Make Your Customer’s Success Your Success w/ Ben Stroup

#43: Listen as Ben Stroup, the President and Founder of Velocity Strategy Solutions, introduces us to the idea of building your growth strategy around your customer. We discuss how it can be applied to sales and marketing through methodology and a relentless focus on improving lifetime value.

Listen to the episode by clicking play below OR search “the sales lift” wherever you get podcasts.

Important Links:

Ben Stroup’s LinkedIn Profile

Velocity Strategy Solutions Website

Ben’s Twitter Profile

Don’t feel like listening? Read the Episode Cliff Notes instead below:

Building Around the Customer (0:16)

The people most likely to give the best qualitative and quantitative intelligence is the sales team. The problem is organizations aren’t engineered to extract that information out.

Tyler adds that it sounds like sales teams miss the mark and aren’t extracting that feedback loop where all that crucial information mined from those conversations aren’t making it back to the rest of the organization.

It starts with the leadership commitment. At executive tables, there’s often what Ben calls confirmation bias. 

The people there are incredibly successful, and that’s what leads them to the leadership table. But they bring what made them successful to every situation, forgetting that it was likely a different context scenario when they experienced their success.

Ben calls crossing the great divide when you go from being a star, individual performer to creating environments for other people to be successful.

When we start to look at the customer as not merely a transaction but an initial transaction in a future relationship that drives a lifetime value. 

We shift the conversation to how do we create value for the customer?

Balancing Lifetime Value (6:46)

Early-stage attributes can lead to lagging indicators of health, and we can translate that into how we approach maximizing lifetime value, particularly in sales.

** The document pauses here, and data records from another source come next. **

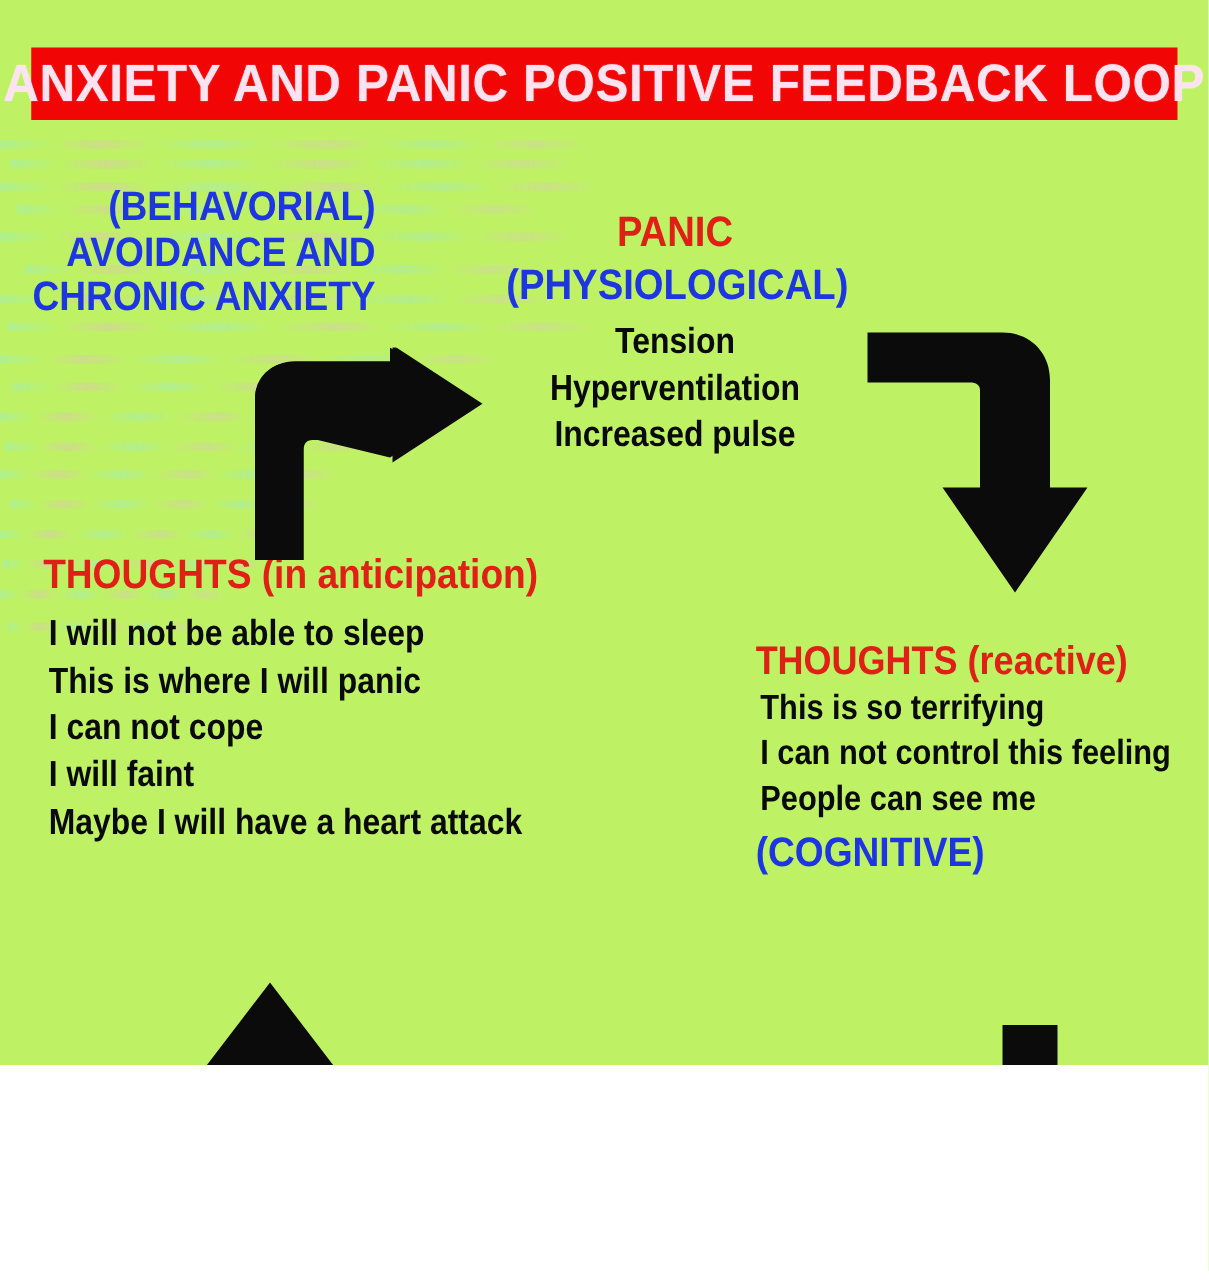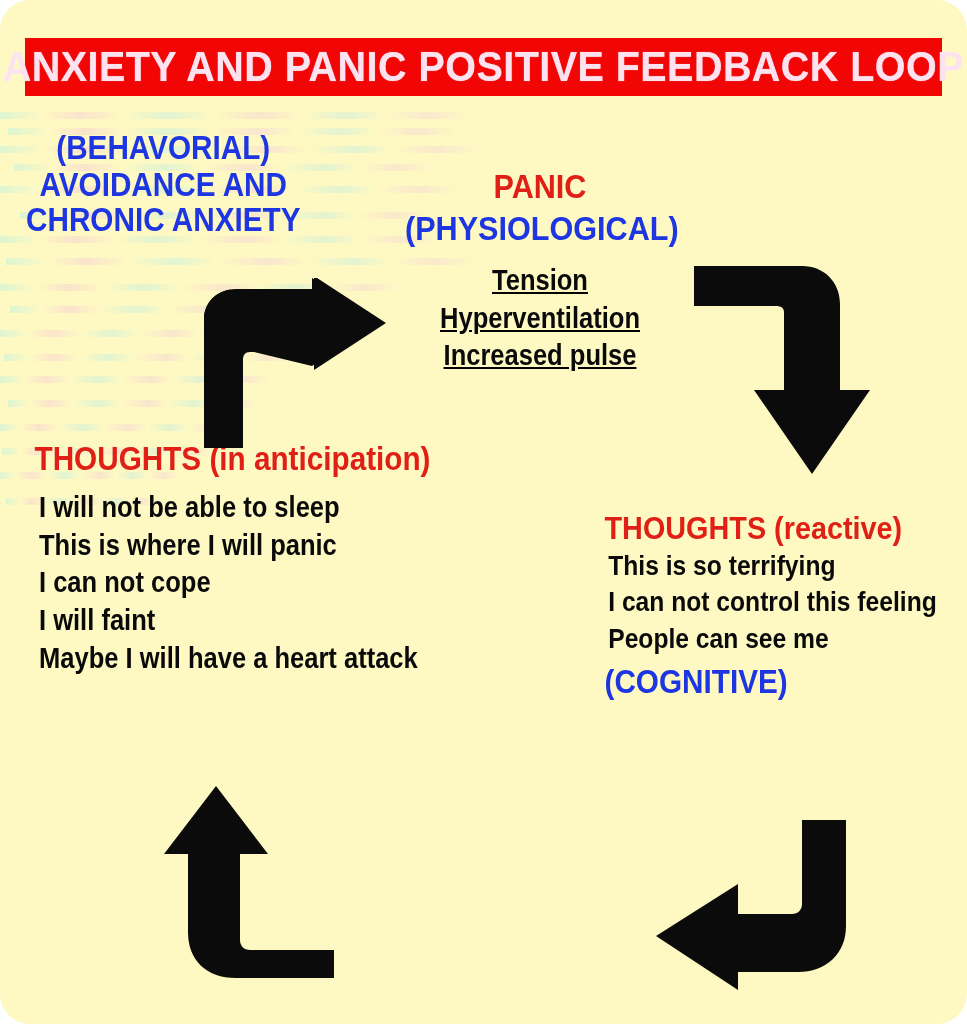--- a/index.html
+++ b/index.html
@@ -14,10 +14,9 @@
   #page {
     position: relative;
     width: 967px;
-    height: 1024px;
-    background: #fef9c3;
+    height: 852px;
+    background: #bef264;
     overflow: hidden;
-    border-radius: 30px;
   }
 
   

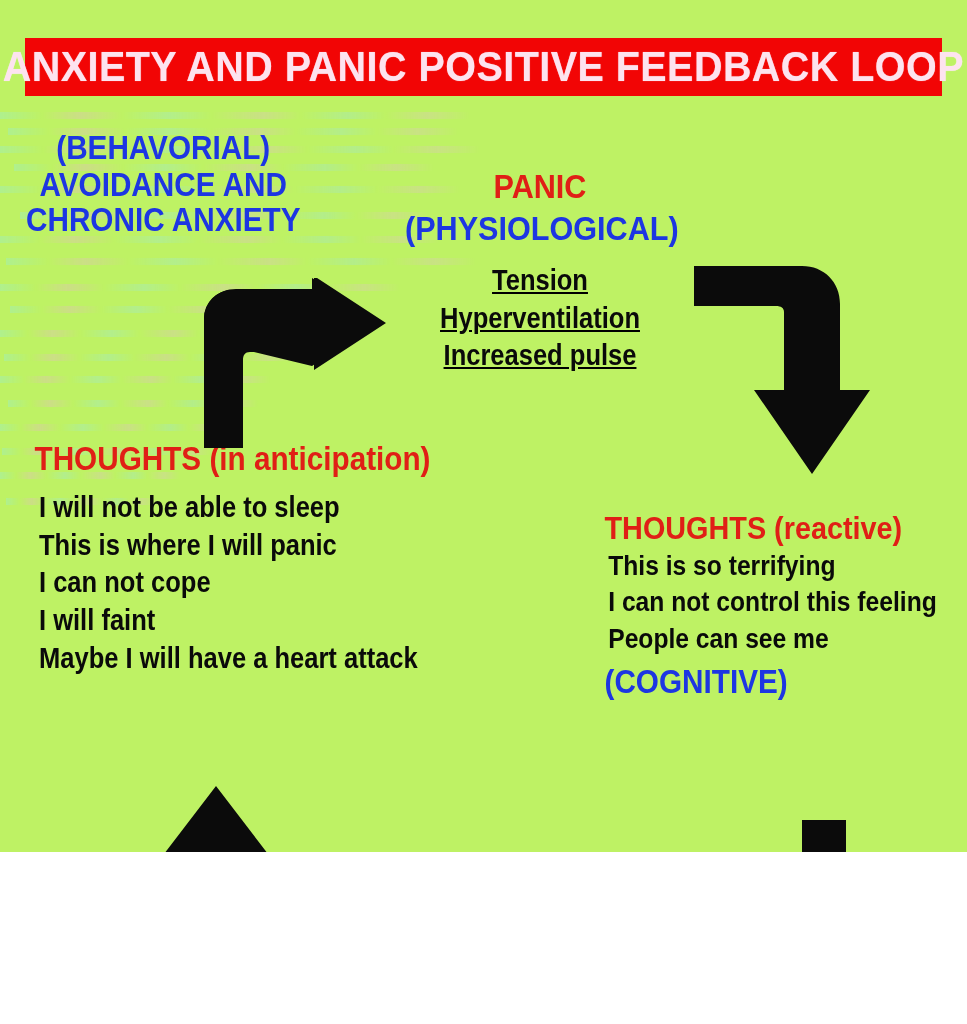--- a/index.html
+++ b/index.html
@@ -83,8 +83,8 @@
 
   
   #behavioral {
-    left: 26px; top: 131px;
-    text-align: center;
+    left: 26px; top: 148px;
+    text-align: right;
   }
   #behavioral .hdr { font-size: 33px; transform-origin: left center; }
   #behavioral .l1 { margin-bottom: 2px; }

The only reason someone’s buying from any organization, and not somebody else’s, is because of the relational equity that the organization has.

Our ability to connect one-on-one is our ability to project confidence in the age of empathy. Trust is the currency. So, project that connection and say- you can trust me to help you achieve what’s most important.

It can and should be mutually beneficial, and that has to be represented in the prospecting process. And it’s better to walk away from a deal than to try to force it forward.

When you’re clear on who you’re selling to, their problem, and how you solve it, you have better leads. You can close them faster, have a higher ACV, and happier customers at the end of the day.

Questions of Methodology (14:43)

From the executive standpoint, you really have to have a culture of a learning period. 

You have to believe value and learning experience is happening every 90 days and balance it with qualitative and quantitative aspects and dimensions.

Ben explains we need to slow down and remain curious. We have to look at every conversation as if it’s brand new. If we put ourselves into the experience, it’s going to make us ask better questions.

People who love what they do are naturally better sellers.

Sometimes, the team presents to the client and depending on multiple factors, you may bring more people into the sales process. Other times, it’s getting the right people internally around the table to solve that problem.

Ben Stroup’s Bio:

Ben Stroup is Chief Growth Architect and President at Velocity Strategy Solutions, a next-generation business strategy and management consulting firm focused on helping ambitious leaders align teams, reduce complexity, eliminate friction, and drive revenue.

He is a futurist, disruptor, and data champion having served organizations from $5MM to more than $500MM in revenue for more than 18 years. Ben’s written and edited dozens of books on leadership and growth and is a frequent speaker, podcaster, and guest for business and industry groups.

His most recent book, Master the Pivot, was release in 2020. Ben and his wife and two boys live in the Nashville, Tennessee area.